SalemNews.com, Salem, MA

Sports

March 11, 2010

Roles reversed the wrong way for Headers on this night

On Hockey

CAMBRIDGE — Other teams suffered defensive breakdowns and mental mistakes — not Marblehead.

It was the Headers who turned up the heat on teams and took advantage of the slightest opening you gave them — not the other way around.

At least, that’s how it went for the majority of this season.

But not on this night.

The Scituate Sailors are by no means your average hockey program. They are what you’d call a small school buzzsaw, a club that has played in six consecutive Division 3 South title games and plays with the poise, confidence and panache of a team that knows it’s good.

The Sailors turned the tide, so to speak, on Marblehead last night. It was Scituate that was pouncing on mistakes and turning them into goals. It was the guys in white jerseys with blue trim who carved out space for themselves in front of the Headers’ net and constantly attacked it all night. And it was unflappable goaltender Jamie Murray, the senior on a mission, who stopped 36 shots last night.

In the end, it all added up to a decisive 5-2 victory by the Sailors in the Division 3 state semifinals at Harvard’s Bright Center.

Think of it this way: it wasn’t so much what Marblehead didn’t do — although there are certain instances in last night’s contest they’d love to have back — but rather what Scituate did do that made the final outcome what it was.

“They were a big, strong team, and for us that’s always hard to contain,” said senior captain Anders Gundersen of his speedy, yet smaller, team. “We don’t have the biggest kids in the world. And their forechecking was strong. We had trouble at times getting the puck out of our zone.”

Scituate’s senior first line of burly right winger Matt Mitchell with talented center Brian Collins and left winger Brian Pratt caused problems for the Headers all night.

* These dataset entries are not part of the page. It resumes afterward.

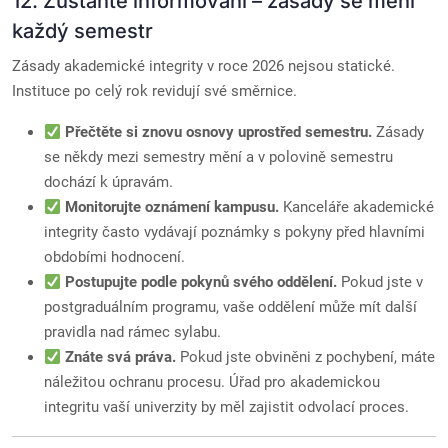
12. Zůstaňte informováni – zásady se mění
každý semestr
Zásady akademické integrity v roce 2026 nejsou statické.
Instituce po celý rok revidují své směrnice.
Přečtěte si znovu osnovy uprostřed semestru.
Zásady
se někdy mezi semestry mění a v polovině semestru
dochází k úpravám.
Monitorujte oznámení kampusu.
Kanceláře akademické
integrity často vydávají poznámky s pokyny před hlavními
obdobími hodnocení.
Postupujte podle pokynů svého oddělení.
Pokud jste v
postgraduálním programu, vaše oddělení může mít další
pravidla nad rámec sylabu.
Znáte svá práva.
Pokud jste obviněni z pochybení, máte
náležitou ochranu procesu. Úřad pro akademickou
integritu vaší univerzity by měl zajistit odvolací proces.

When they weren’t cycling down low and wreaking havoc in the offensive zone, Mitchell was using his big frame to park himself in front of Header netminder Tony Cuzner (23 saves) and serve as a human mountain.

The final tally for that trio was three goals and nine points on the night. In other words, what you expect from your big guns in a big game.

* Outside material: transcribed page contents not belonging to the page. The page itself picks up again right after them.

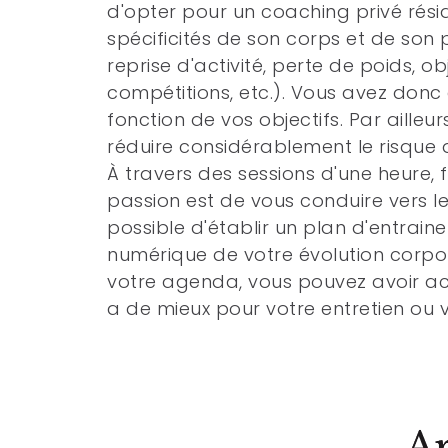
d'opter pour un coaching privé réside
spécificités de son corps et de son 
reprise d'activité, perte de poids, 
compétitions, etc.). Vous avez don
fonction de vos objectifs. Par aille
réduire considérablement le risque 
À travers des sessions d'une heure, 
passion est de vous conduire vers le
possible d'établir un plan d'entrainem
numérique de votre évolution corpore
votre agenda, vous pouvez avoir acc
a de mieux pour votre entretien ou 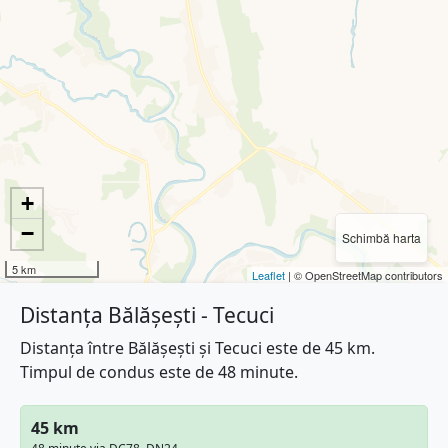
+
−
Schimbă harta
5 km
Leaflet
| © OpenStreetMap contributors
Distanța Bălășești - Tecuci
Distanța între Bălășești și Tecuci este de 45 km.
Timpul de condus este de 48 minute.
45 km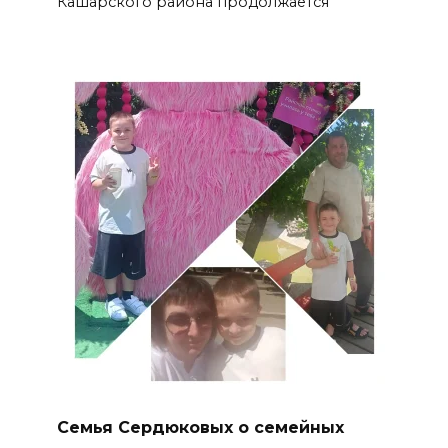
Кашарского района продолжается
Семья Сердюковых о семейных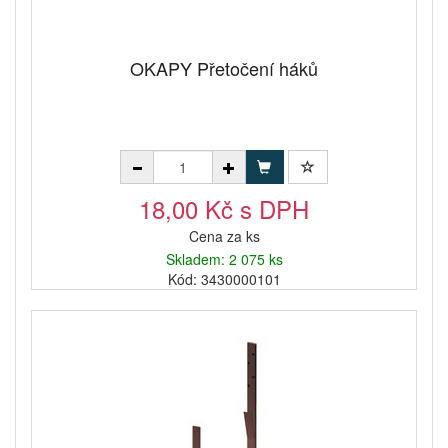
OKAPY Přetočení háků
18,00 Kč s DPH
Cena za ks
Skladem: 2 075 ks
Kód: 3430000101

“They were opportunistic,” added Gundersen, who has been accepted at Berkshire prep school and is waiting to hear on Tilton. “They didn’t have great rebounds, but they made the most of the ones they did.”

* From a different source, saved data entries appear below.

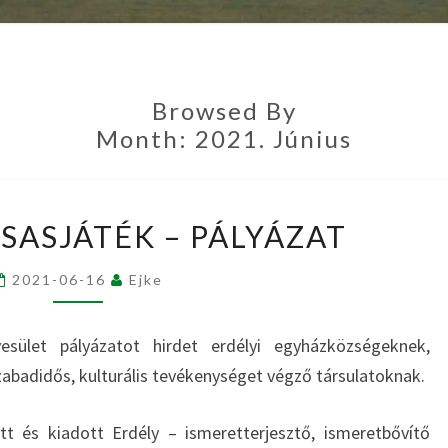
Browsed By
Month:
2021. Június
ERDÉLY
SASJÁTÉK – PÁLYÁZAT
TÁRSASJÁTÉK
–
2021-06-16
Ejke
PÁLYÁZAT
sület pályázatot hirdet erdélyi egyházközségeknek,
abadidős, kulturális tevékenységet végző társulatoknak.
ett és kiadott Erdély – ismeretterjesztő, ismeretbővítő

At the other end of the ice, a problem that the Headers thought they had rid themselves of about halfway through the season — peppering a goalie with shots, but having scant few goals to show for it — “reared its ugly head”, said head coach Bob Jackson, at the worst possible time.

Ten shots were fired at Murray in the first period; junior defenseman Jake Kulevich batted a power play rebound by him to make it 1-1 at the first intermission. Ten more shots in the second resulted in no goals, and a plethora of firepower came his way over the final 15 minutes — 18 shots — but only a final minute tally from Kulevich, with the game already decided, got by the keeper.

“They didn’t give us many second chance shots,” said Kulevich, “and their D-men did a good job clearing us out. I think they had a little more mental toughness than we did.”

Jackson agreed. “We lost some 1-on-1 battles that allowed them to get shots on net. We haven’t done that all year,” he said. “Plus we were outshot in the second period (14-10), which we’re not used to.”

So now, one of the greatest seasons in the long and illustrious history of Marblehead hockey is officially in the books. A sterling 20-3-3 record, along with a Northeastern Conference Small title and the program’s second Division 3 North championship in three years, not to mention the second-most wins in school history, are the pleasant footnotes that will go along with it.

But they came up one game short of their final destination, and it was an opportunistic Scituate team that is the reason why.